С ближайшей телеги, ехавшей впереди, доносился иногда глухой, надрывающий душу крик, завывание мучительной боли. Егор привставал несколько раз, но ничего не рассмотрел, кроме спины женщины, нагнувшейся над тем самым отрывисто взывавшим существом.
— Девка, — сказал ему разговорчивый возница, — годов семнадцати, а на вид — лет шесть, больше не дашь… Попортилась. Это мой внук их везет. Васька… Маленькую, говорит, лошади ушибли. А это мать ее сидит вон… Чижало ей, любушке…
И когда страдающий болезненный вой долетал до Егора, ему казалось, что кто-то резко сдавливал ему сердце.
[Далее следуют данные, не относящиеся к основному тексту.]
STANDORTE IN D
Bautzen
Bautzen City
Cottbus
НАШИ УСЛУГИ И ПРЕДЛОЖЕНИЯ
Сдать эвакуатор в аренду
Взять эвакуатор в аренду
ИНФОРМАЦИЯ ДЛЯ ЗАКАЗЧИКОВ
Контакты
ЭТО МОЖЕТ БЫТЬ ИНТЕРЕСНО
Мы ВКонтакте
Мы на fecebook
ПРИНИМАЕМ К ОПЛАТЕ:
И было больно, было жалко и это несчастное, изуродованное муками существо, и эту наклонившуюся женщину-мать, которая много лет слышит этот мучительный крик боли, много бессонных и страшных ночей провела, глядя в очи темной, беспросветной скорби, погруженная в бездну бессильных страданий.
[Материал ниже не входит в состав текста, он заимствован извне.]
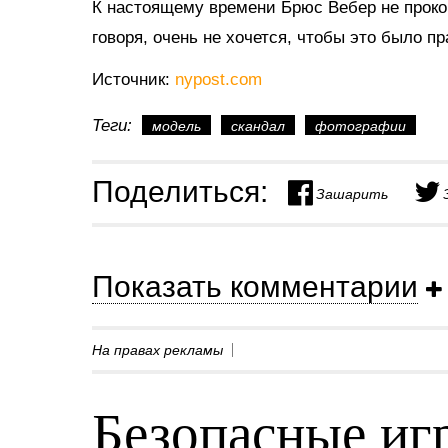
К настоящему времени Брюс Вебер не проком
говоря, очень не хочется, чтобы это было пр
Источник:
nypost.com
Теги:
модель
скандал
фотографии
Поделиться:
Зашарить
Показать комментарии
На правах рекламы
Безопасные игр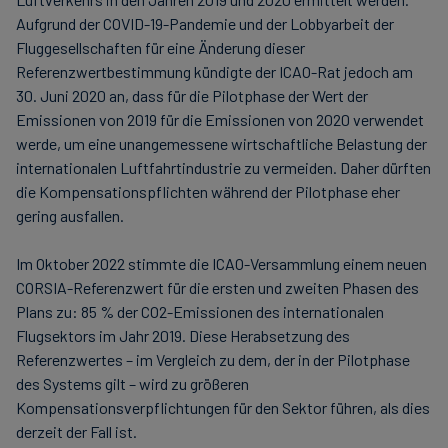
Aufgrund der COVID-19-Pandemie und der Lobbyarbeit der
Fluggesellschaften für eine Änderung dieser
Referenzwertbestimmung kündigte der ICAO-Rat jedoch am
30. Juni 2020 an, dass für die Pilotphase der Wert der
Emissionen von 2019 für die Emissionen von 2020 verwendet
werde, um eine unangemessene wirtschaftliche Belastung der
internationalen Luftfahrtindustrie zu vermeiden. Daher dürften
die Kompensationspflichten während der Pilotphase eher
gering ausfallen.
Im Oktober 2022 stimmte die ICAO-Versammlung einem neuen
CORSIA-Referenzwert für die ersten und zweiten Phasen des
Plans zu: 85 % der CO2-Emissionen des internationalen
Flugsektors im Jahr 2019. Diese Herabsetzung des
Referenzwertes – im Vergleich zu dem, der in der Pilotphase
des Systems gilt – wird zu größeren
Kompensationsverpflichtungen für den Sektor führen, als dies
derzeit der Fall ist.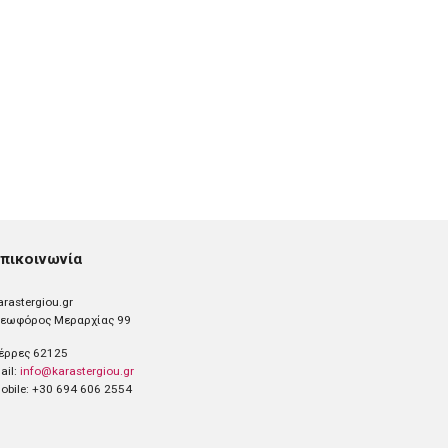
πικοινωνία
arastergiou.gr
εωφόρος Μεραρχίας 99
έρρες 62125
ail:
info@karastergiou.gr
obile: +30 694 606 2554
Село солнце. Когда последние, красноватые лучи его погасли на курившихся облаках пыли, стало вдруг очень свежо, даже холодно, захотелось деревни, ночлега. И когда наступила ночь — впереди, в мглистом ее тумане, представлялись все хаты, церковь, но не было ни хат, ни церкви, тряслись и скрипели телеги, скатывались куда-то вниз и медленно всползали затем вверх. Над головой мелькали звезды. Иногда влажная свежесть проползала по лицу. Егор улегся. Отец прикрыл его чем-то теплым, но телега ужасно трясла, прыгала, стукалась обо что-то, кряхтела и скрипела, и, лежа, Егору казалось, что она вот-вот развалится. От тряски разбаливалась голова, и Егор опять поднимался и садился и чувствовал холод и пыль, плавающую в воздухе, и все ждал, что скоро въедут или в деревню, или в монастырь. Деревня теперь представлялась ему чем-то ласковым, теплым и уютным, и он жадно всматривался вперед.